Bench Memos

Law & the Courts

Yes, Merrick Garland Found ‘Hilarious’ a Song About ‘Rapes for Sale’

I was surprised and, I admit, incredulous to run across this recent Breitbart article reporting that Attorney General nominee Merrick Garland, as a college student, wrote a review of the musical The Fantasticks in which he labeled “hilarious” a song that (in his words) “provides a shopping list of rapes for sale (e.g. ‘the military rape—it’s done with drums and a great brass band.’).” But the Breitbart account turns out to be accurate. (Here is Garland’s article from the Harvard Crimson’s archives.)

I have no interest in defending Garland’s observation from his college days nearly fifty years ago,* but I will try to put it in some context. What a theatrical performance can make amusing is often difficult to fathom in the abstract, as Mel Brooks’s The Producers, involving a musical comedy about Hitler, demonstrates. I will note that The Fantasticks (according to this Wikipedia entry) ran, on and off Broadway, for 42 years (from 1960 to 2002), “making it the world’s longest-running musical.” So it would seem that many folks shared Garland’s enjoyment of the song.

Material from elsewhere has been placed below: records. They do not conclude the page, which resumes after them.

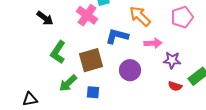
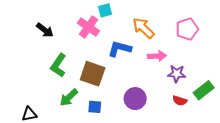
brown square: (91, 60) -> (93, 74), turned 35
purple circle: (130, 70) -> (135, 99), moved

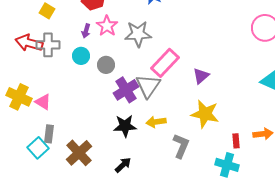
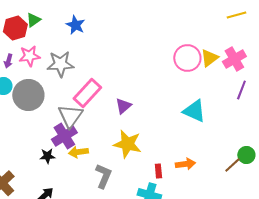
pink star: (107, 26) -> (29, 56), turned 30
gray circle: (106, 65) -> (28, 95), size x1.8
purple cross: (126, 90) -> (64, 136), moved
black star: (125, 126) -> (47, 156), size x0.7

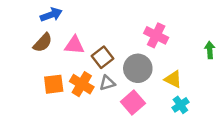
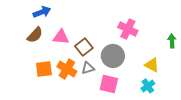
yellow triangle: (173, 79) -> (152, 65), moved
pink square: (133, 102) -> (109, 84), turned -36

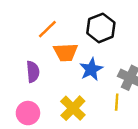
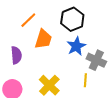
orange trapezoid: (66, 52) -> (43, 39), turned -70
blue star: (91, 69) -> (76, 46), moved

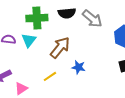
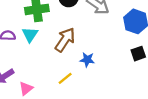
yellow line: (50, 76) -> (65, 78), moved

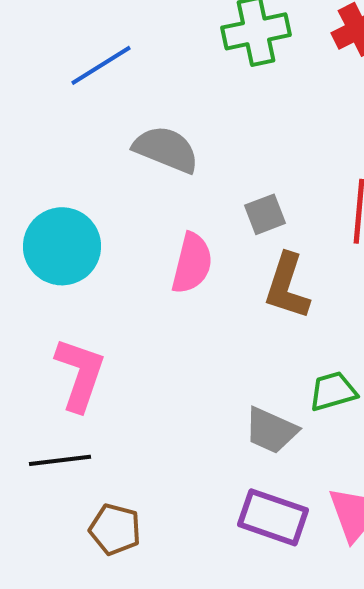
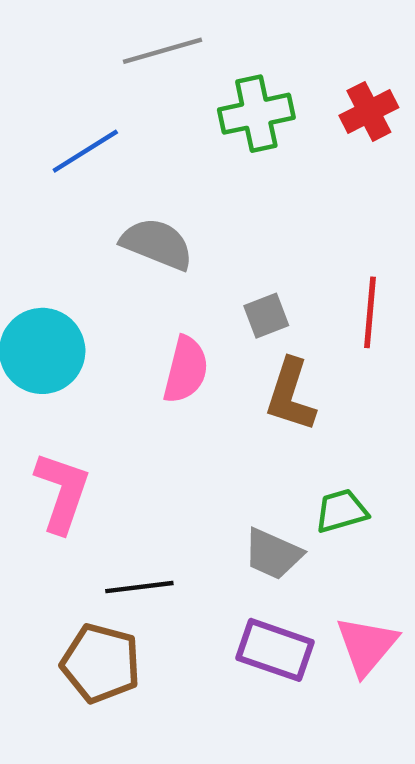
black line: (60, 460) -> (139, 587), moved
brown pentagon: (115, 529) -> (101, 663), size x1.4

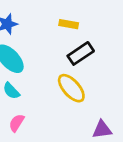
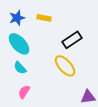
yellow rectangle: (69, 24) -> (44, 18), moved

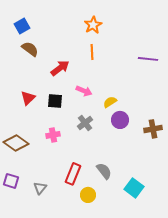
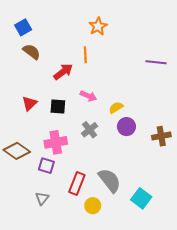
orange line: (92, 52) -> (85, 55), moved
pink cross: (53, 135) -> (56, 142), size x1.5
gray semicircle: (104, 171) -> (110, 180), size x1.4
purple square: (11, 181) -> (46, 166), moved

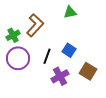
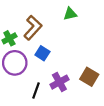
blue square: (69, 50) -> (42, 53), moved
black line: (47, 56) -> (36, 91), moved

Not surprisingly, controversy arose at some point over the “rape” lyrics, leading lyricist Tom Jones to revise them—apparently around 2006—to eliminate the word “rape.”

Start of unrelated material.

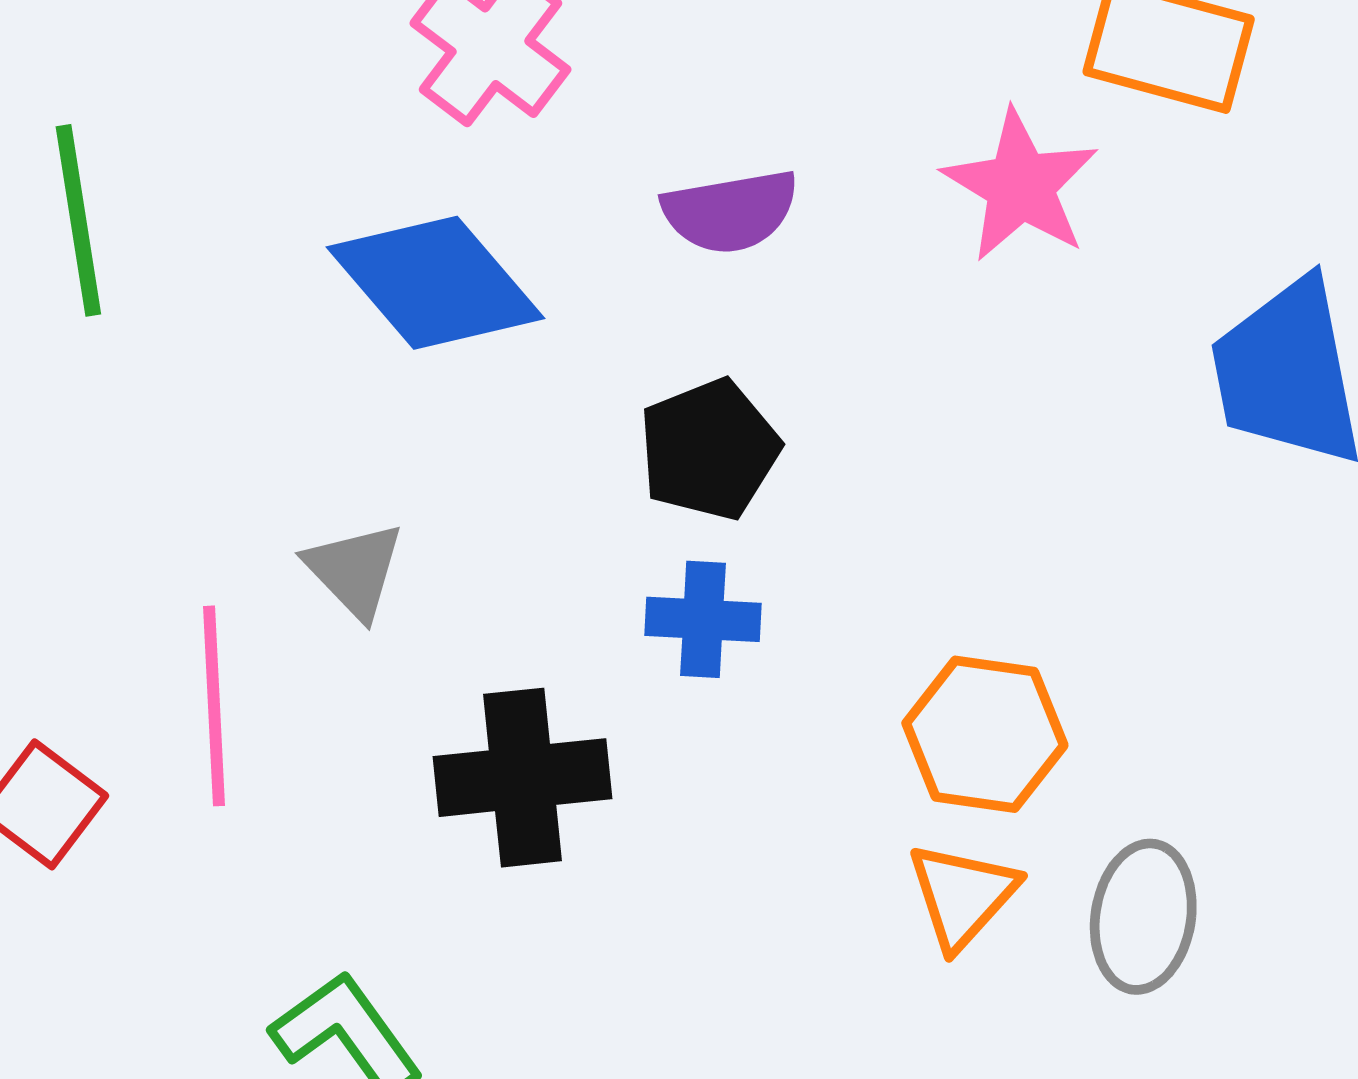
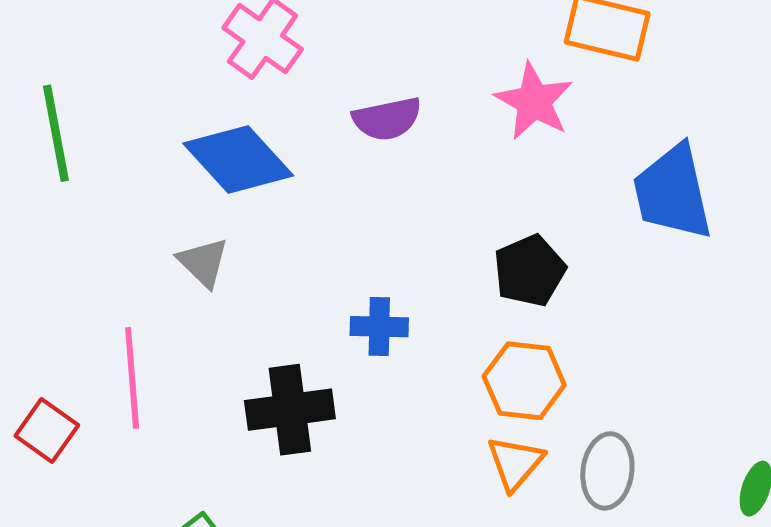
black pentagon: (709, 449) -> (530, 271), moved
gray triangle: (355, 570) -> (203, 262), moved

What bearing, if any, a nominee’s college writings have on his fitness for public office is an issue that has arisen frequently in recent years, and too many folks seem eager to use whatever they can as a club against a nominee they dislike. It seems to me that the proper test is simply one of relevance. Do the writings, fairly construed, reveal an objectionable position that the nominee actually held while in college or a tone beyond the bounds of civil debate? If so, have the years since then shown that the nominee has changed his position or has matured in tone?

So far as I am aware, there is nothing in Garland’s outstanding career of public service that would in any way suggest that he is soft on rape or sexual abuse.

I do strongly suspect that a comparable revelation about a high-level Republican nominee would become national news and threaten the nomination, and President Trump’s Ninth Circuit nominee Ryan Bounds was pounded and defeated over much less. But I don’t think that the existence of a double standard provides cause to embrace the wrong standard.

* One oddity: The archives assign the article the impossible date of January 22, 1776. Breitbart moves the date forward two centuries to 1976. But Garland graduated from Harvard in 1974, so 1976 also seems implausible.